The definition of the term ‘broadcast’, as per section 2(dd) of the Act, means communication to the public ‘by any means’. But, both section 31D (3) and Rule 29(3) of the Copyright Rules, 2013 restrict the scope of statutory licence to only radio and television broadcasting by eliminating internet broadcasting from the scope. Therefore, allowing statutory licence to internet broadcasting on the basis of the definition of term ‘broadcast’ is not tenable.

7. The Copyright Board order, 2010 was passed at the time when you were the Registrar of Copyright. The order faced strong opposition from the music label industry. According to you was the order intended to be an order in rem applicable to all labels? Is there a need for a revision in the royalty rates considering it has been close to 8 years since the order was passed?

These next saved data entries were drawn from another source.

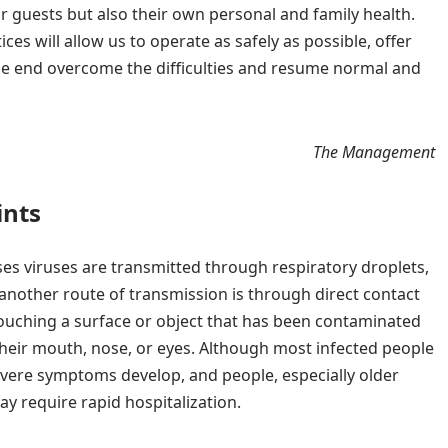
ur guests but also their own personal and family health.
ices will allow us to operate as safely as possible, offer
he end overcome the difficulties and resume normal and
The Management
ints
ses viruses are transmitted through respiratory droplets,
 another route of transmission is through direct contact
touching a surface or object that has been contaminated
their mouth, nose, or eyes. Although most infected people
vere symptoms develop, and people, especially older
y require rapid hospitalization.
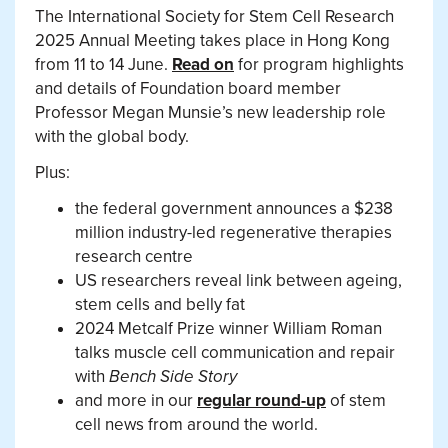
The International Society for Stem Cell Research
2025 Annual Meeting takes place in Hong Kong
from 11 to 14 June.
Read on
for program highlights
and details of Foundation board member
Professor Megan Munsie’s new leadership role
with the global body.
Plus:
the federal government announces a $238
million industry-led regenerative therapies
research centre
US researchers reveal link between ageing,
stem cells and belly fat
2024 Metcalf Prize winner William Roman
talks muscle cell communication and repair
with
Bench Side Story
and more in our
regular round-up
of stem
cell news from around the world.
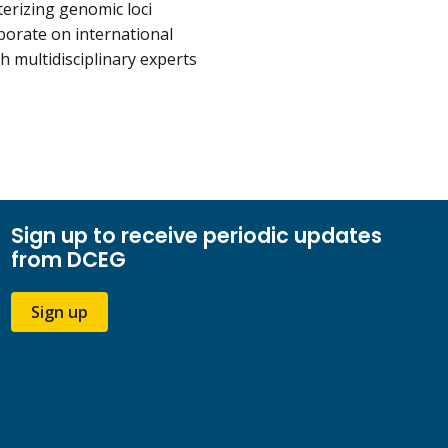
terizing genomic loci
aborate on international
 multidisciplinary experts
Sign up to receive periodic updates
from DCEG
Sign up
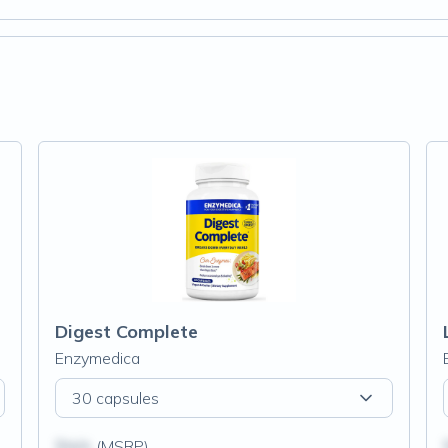
Digest Complete
Enzymedica
30 capsules
$N/A
(MSRP)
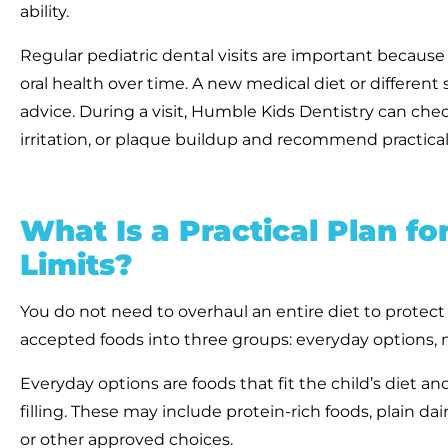
ability.
Regular pediatric dental visits are important becaus
oral health over time. A new medical diet or differen
advice. During a visit, Humble Kids Dentistry can chec
irritation, or plaque buildup and recommend practical
What Is a Practical Plan f
Limits?
You do not need to overhaul an entire diet to protect a
accepted foods into three groups: everyday options, m
Everyday options are foods that fit the child’s diet an
filling. These may include protein-rich foods, plain dair
or other approved choices.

 According to me the Copyright Board order, 2010 was not intended to be an order in rem applicable to all labels. It is for IPAB to review the royalty rates of this decision considering the growth of FM radio industry and its market spread.

8. The Supreme Court’s decision in CISAC vs Aditya Pandey has been interpreted by certain lobbies to apply even in the post 2012 Amendment scenario resulting in no separate underlying works licenses being taken and consequently no royalties being paid for the same. What are your thoughts on this?

It is crystal clear from the legislative intention mentioned in the Statement of Objects and Reasons to the Copyright (Amendment) Bill, 2010 that amendments to section 17, 18 and 19 are to clarify the sharing of performing rights by lyricists and music composers with music companies/film producers. The new section 31D introduced under the Copyright (Amendment) Act, 2012 also clarifies the existence of separate underlying works licenses.

9. Is the Copyright Amendment Act, 2012 intended to have retroactive or prospective application?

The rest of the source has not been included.